Records provided:
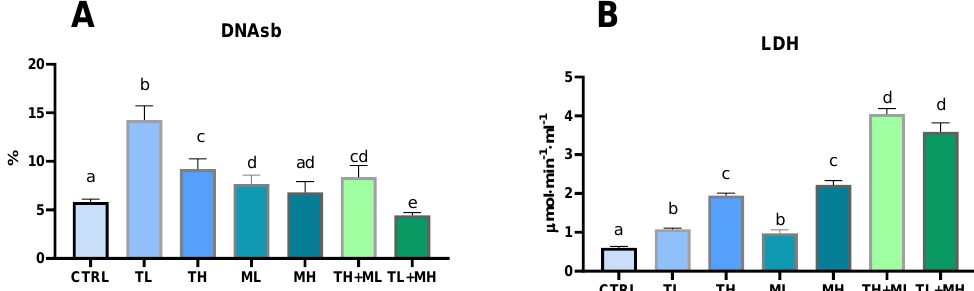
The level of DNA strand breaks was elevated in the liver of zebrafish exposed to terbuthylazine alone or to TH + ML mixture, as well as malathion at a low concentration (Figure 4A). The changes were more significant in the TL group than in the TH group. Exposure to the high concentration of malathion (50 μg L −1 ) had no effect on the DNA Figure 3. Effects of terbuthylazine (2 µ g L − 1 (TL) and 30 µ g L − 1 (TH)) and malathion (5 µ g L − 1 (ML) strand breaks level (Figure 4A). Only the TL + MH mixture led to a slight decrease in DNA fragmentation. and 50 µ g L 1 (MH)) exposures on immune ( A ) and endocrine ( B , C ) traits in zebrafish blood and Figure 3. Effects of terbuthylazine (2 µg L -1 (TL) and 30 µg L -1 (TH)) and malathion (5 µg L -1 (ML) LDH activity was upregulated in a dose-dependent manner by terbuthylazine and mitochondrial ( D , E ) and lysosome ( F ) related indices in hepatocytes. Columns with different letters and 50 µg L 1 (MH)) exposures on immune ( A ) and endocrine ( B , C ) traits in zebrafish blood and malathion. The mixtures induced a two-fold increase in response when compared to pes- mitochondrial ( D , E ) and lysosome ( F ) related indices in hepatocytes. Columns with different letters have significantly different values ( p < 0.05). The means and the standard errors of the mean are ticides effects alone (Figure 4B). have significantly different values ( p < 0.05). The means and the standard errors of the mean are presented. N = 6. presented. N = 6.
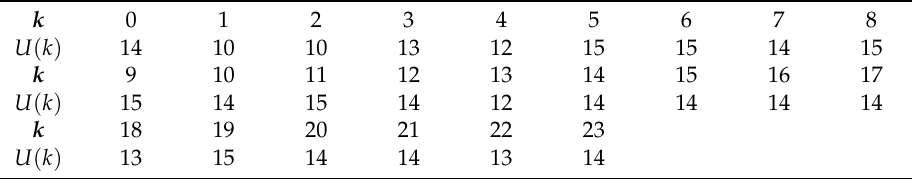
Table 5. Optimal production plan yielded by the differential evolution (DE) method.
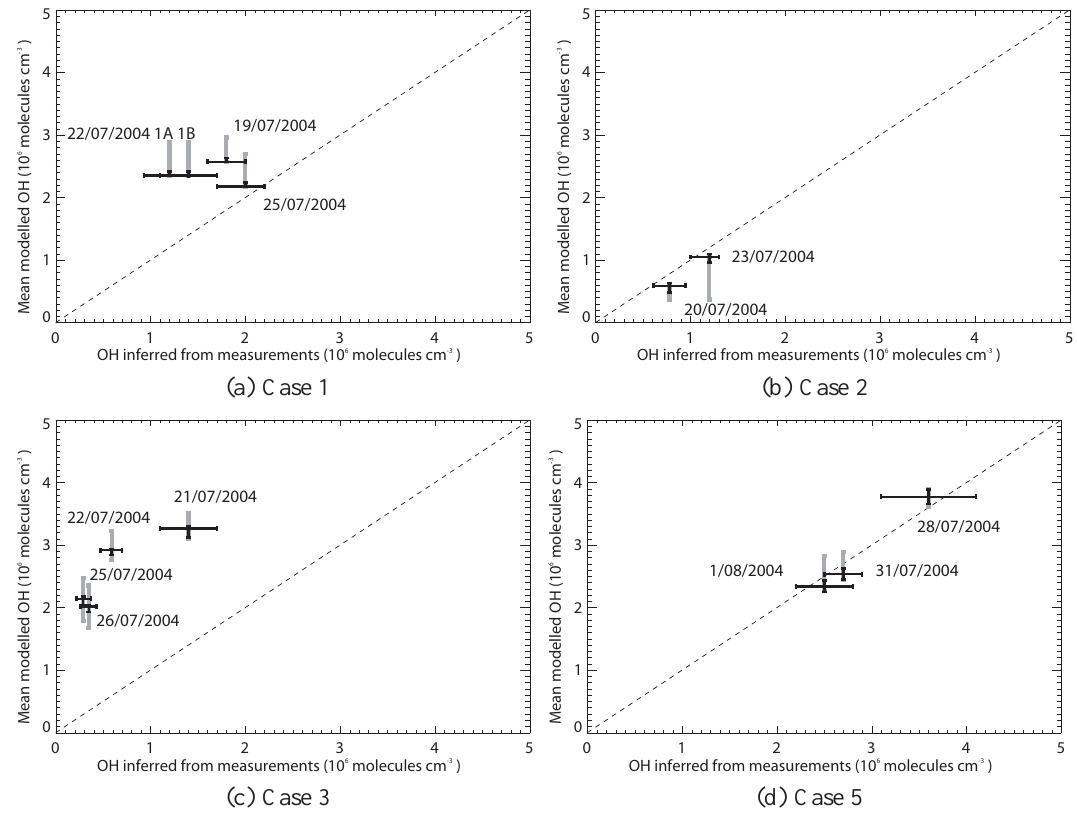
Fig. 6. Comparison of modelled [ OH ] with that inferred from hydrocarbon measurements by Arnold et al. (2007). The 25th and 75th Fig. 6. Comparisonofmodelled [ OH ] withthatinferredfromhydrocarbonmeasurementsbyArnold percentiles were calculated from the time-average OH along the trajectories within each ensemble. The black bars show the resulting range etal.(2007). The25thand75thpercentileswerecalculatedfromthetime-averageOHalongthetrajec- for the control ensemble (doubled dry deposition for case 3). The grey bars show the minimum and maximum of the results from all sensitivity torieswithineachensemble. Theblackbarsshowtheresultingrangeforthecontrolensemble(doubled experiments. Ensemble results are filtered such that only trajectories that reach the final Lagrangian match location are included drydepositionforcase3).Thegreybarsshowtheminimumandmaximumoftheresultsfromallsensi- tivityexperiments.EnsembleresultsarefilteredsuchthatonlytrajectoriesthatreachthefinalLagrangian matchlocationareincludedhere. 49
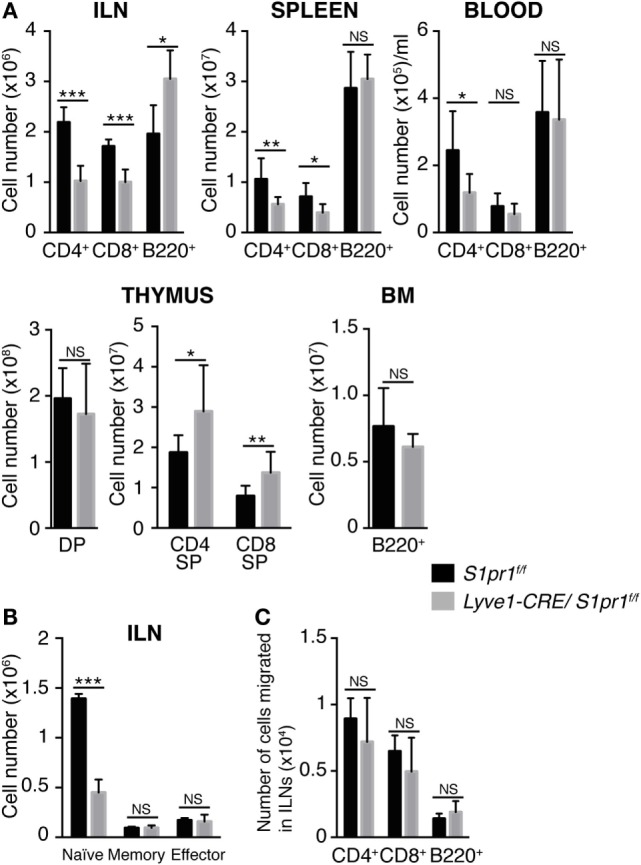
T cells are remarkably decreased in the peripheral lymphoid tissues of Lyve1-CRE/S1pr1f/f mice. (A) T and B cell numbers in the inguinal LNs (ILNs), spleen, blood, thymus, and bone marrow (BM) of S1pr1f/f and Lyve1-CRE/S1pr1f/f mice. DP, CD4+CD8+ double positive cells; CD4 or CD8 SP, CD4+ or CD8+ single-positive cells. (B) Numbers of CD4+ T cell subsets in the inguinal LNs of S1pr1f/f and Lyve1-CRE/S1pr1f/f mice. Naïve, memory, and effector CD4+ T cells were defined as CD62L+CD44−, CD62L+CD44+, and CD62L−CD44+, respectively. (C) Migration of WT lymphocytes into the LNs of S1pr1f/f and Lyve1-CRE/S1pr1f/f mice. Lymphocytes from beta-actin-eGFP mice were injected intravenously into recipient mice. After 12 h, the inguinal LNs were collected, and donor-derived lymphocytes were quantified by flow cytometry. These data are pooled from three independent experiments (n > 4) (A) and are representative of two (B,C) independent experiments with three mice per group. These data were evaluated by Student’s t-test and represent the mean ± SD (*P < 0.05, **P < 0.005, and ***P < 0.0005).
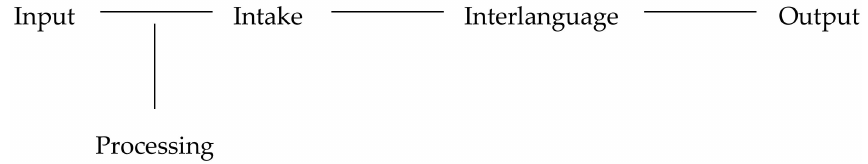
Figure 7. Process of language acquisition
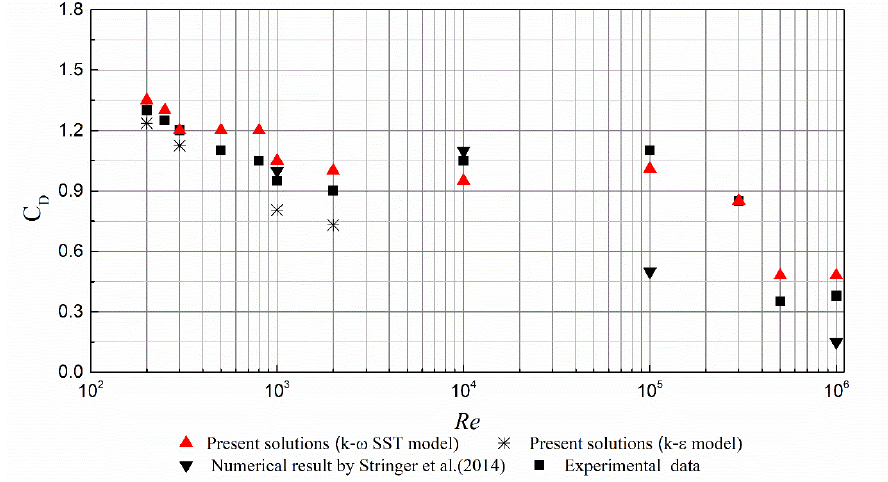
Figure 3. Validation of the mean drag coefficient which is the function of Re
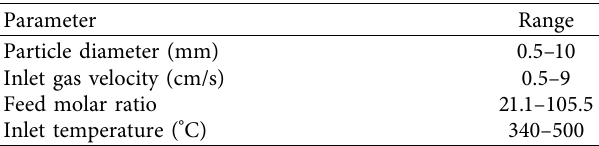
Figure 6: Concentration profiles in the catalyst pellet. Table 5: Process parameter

---

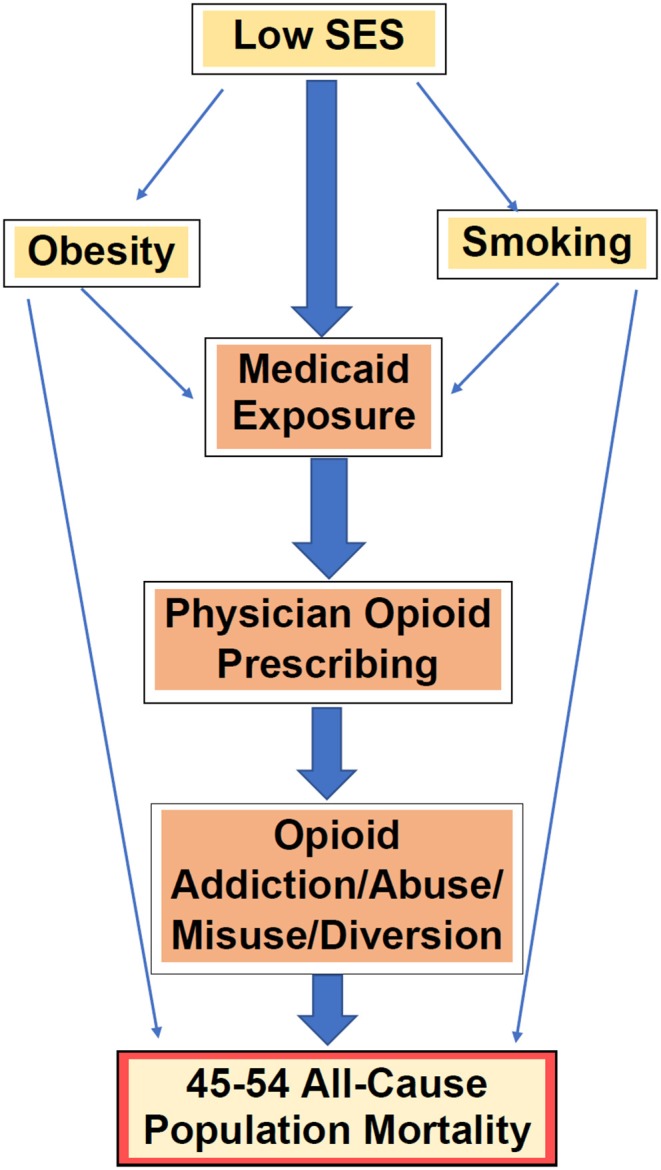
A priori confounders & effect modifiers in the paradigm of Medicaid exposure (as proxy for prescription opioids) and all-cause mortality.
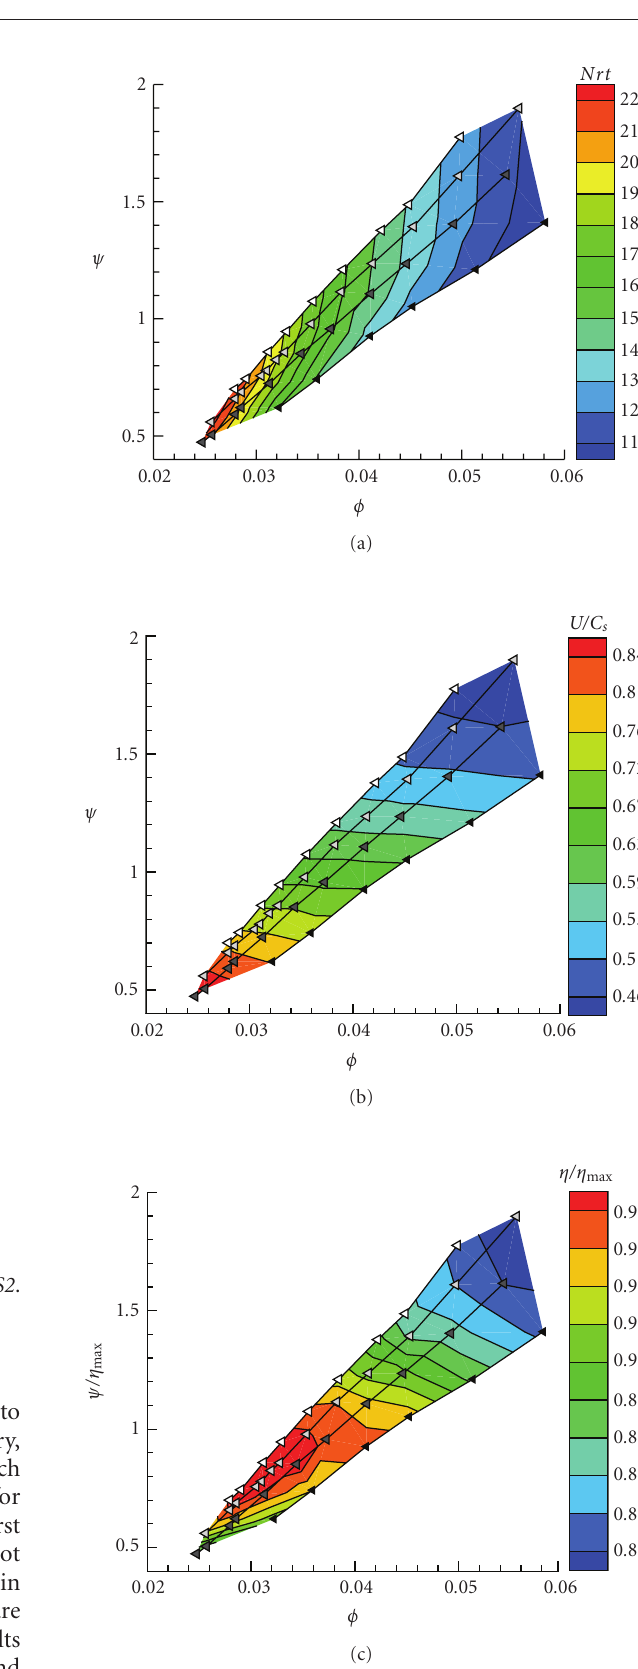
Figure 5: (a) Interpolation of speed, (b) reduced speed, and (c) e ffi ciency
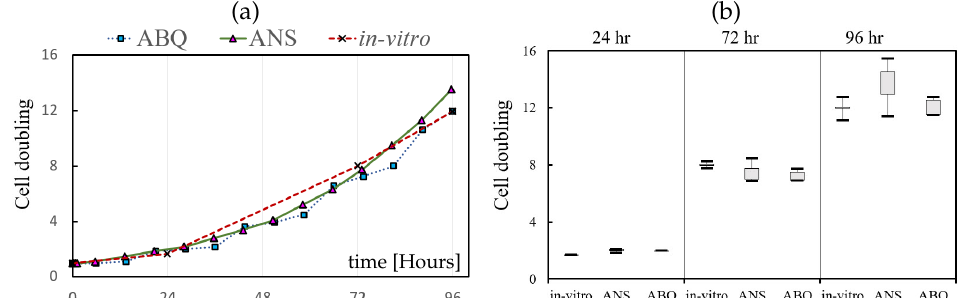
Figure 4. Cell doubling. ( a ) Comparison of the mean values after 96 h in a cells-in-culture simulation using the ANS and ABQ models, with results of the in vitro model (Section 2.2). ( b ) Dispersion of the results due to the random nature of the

...

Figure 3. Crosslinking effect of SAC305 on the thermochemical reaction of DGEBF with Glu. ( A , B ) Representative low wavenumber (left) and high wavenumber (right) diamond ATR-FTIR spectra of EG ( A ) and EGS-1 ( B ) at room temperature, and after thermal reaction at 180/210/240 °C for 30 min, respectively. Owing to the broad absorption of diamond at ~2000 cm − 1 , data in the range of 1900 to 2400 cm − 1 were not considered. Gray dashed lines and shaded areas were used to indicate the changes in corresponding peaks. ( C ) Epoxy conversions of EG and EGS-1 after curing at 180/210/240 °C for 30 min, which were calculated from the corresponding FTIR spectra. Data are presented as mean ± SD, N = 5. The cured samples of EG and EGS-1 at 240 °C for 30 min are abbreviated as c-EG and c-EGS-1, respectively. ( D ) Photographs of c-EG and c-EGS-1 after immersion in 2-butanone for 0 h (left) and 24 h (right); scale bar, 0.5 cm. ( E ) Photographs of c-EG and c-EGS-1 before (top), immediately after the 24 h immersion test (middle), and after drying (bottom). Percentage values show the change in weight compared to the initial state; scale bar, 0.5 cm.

Task to complete: Every line that holds the word "Table" should be copied from the records above.

Task response:
Table 5. Optimal production plan yielded by the differential evolution (DE) method.
Figure 6: Concentration profiles in the catalyst pellet. Table 5: Process parameter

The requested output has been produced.